Richard Garside, director of the Centre for Crime and Justice Studies, said: “Rape is defined in law as an offence that only males can commit.
"It makes absolutely no sense for the police to corrupt and undermine important national statistics by wrongly recording male crimes as female crimes."
However, some trans rights campaigners have pointed out that rape is not a purely male crime. So-called Joint Enterprise laws allow accomplices of crimes to be charged with the same offences as the actual perpetrators.
As such, it is not unheard of for women to be charged with rape. Writer and campaigner Jane Fae said: "Rape doesn't require a penis. In statute it refers to the use of a penis, however there is a thing known as joint enterprise, or accomplice rape.
"And the figures I'm interested in are not police charging figures, the ONS [Office for National Statistics] says they're not official statistics.
"If you look at the conviction rate for women for rape over the last 10/15years, it is stable at about 5 to 7 cases a year. And these are not cases of trans women."
Concerns have also been raised about the impact of these police recording policies on victims of crime. Maya Forstater, Executive Director of campaign group Sex Matters, said: "The most shocking thing about all of this is that the police will take the feelings of a perpetrator of a sexual crime ahead of the reality of the victim.
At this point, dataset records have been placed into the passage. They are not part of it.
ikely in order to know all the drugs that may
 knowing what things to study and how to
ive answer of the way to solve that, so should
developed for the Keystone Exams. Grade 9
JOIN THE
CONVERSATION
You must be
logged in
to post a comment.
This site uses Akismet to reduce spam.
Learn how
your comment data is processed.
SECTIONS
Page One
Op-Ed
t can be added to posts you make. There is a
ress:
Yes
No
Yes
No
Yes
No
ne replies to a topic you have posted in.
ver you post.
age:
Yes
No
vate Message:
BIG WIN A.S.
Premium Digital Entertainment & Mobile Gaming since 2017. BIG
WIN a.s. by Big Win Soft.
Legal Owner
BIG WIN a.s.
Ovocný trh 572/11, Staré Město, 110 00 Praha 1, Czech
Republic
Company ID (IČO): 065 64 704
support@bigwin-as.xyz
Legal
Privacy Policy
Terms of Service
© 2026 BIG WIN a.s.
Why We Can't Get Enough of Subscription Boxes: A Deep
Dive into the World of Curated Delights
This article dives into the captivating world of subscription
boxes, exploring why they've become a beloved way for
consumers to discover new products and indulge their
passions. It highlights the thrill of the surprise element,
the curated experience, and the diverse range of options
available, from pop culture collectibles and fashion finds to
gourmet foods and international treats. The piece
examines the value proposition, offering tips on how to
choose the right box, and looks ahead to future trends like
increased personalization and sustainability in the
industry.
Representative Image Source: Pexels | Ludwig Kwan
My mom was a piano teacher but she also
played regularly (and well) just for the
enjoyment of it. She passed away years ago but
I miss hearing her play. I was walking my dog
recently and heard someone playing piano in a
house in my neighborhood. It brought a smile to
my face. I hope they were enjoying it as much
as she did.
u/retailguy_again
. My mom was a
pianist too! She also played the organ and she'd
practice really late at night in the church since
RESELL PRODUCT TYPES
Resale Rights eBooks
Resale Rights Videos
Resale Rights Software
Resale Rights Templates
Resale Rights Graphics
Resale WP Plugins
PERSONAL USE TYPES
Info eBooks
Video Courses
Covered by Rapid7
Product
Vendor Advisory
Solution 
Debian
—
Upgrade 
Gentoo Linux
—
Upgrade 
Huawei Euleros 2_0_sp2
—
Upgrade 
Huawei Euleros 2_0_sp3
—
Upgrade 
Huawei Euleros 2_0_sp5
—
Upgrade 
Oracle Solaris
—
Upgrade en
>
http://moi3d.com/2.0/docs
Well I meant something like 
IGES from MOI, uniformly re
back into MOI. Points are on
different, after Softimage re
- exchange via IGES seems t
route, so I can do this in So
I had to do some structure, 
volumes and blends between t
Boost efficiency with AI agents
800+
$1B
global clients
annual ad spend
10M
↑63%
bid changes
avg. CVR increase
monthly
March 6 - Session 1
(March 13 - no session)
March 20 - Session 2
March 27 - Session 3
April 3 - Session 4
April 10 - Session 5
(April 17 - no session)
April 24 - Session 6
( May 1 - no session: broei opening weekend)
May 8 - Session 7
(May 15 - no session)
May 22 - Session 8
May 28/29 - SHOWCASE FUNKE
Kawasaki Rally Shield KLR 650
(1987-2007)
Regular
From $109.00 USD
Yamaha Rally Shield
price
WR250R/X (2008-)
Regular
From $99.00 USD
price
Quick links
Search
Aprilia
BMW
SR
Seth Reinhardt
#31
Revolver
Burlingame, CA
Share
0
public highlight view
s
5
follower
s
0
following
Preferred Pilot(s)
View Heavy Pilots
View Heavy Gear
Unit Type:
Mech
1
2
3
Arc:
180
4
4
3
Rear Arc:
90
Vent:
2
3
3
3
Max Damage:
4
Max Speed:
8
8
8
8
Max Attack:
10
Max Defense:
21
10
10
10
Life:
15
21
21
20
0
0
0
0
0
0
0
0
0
"This could be about domestic abuse, it could concern cases of child sexual abuse. Imagine being the victim of that kind of crime and hearing the police and the courts calling your abuser a woman when you know that the person that assaulted you was a man. The police just shouldn’t be doing this."
But trans people too have experienced discrimination at the hands of police forces. Jane Fae said: “"I have dealt with cases where police forces have acted horrendously towards people. I've come across trans women who are well transitioned, and I've had police forces insist on strip searching them and putting men in the room to do it, and that's just obscene."
The College of Policing provides official guidance on the treatment of transgender detainees in police custody precisely to try and prevent such instances from occurring. But absent any official guidance on the recording of crime, the different practices of individual forces are likely to continue to stir up controversy.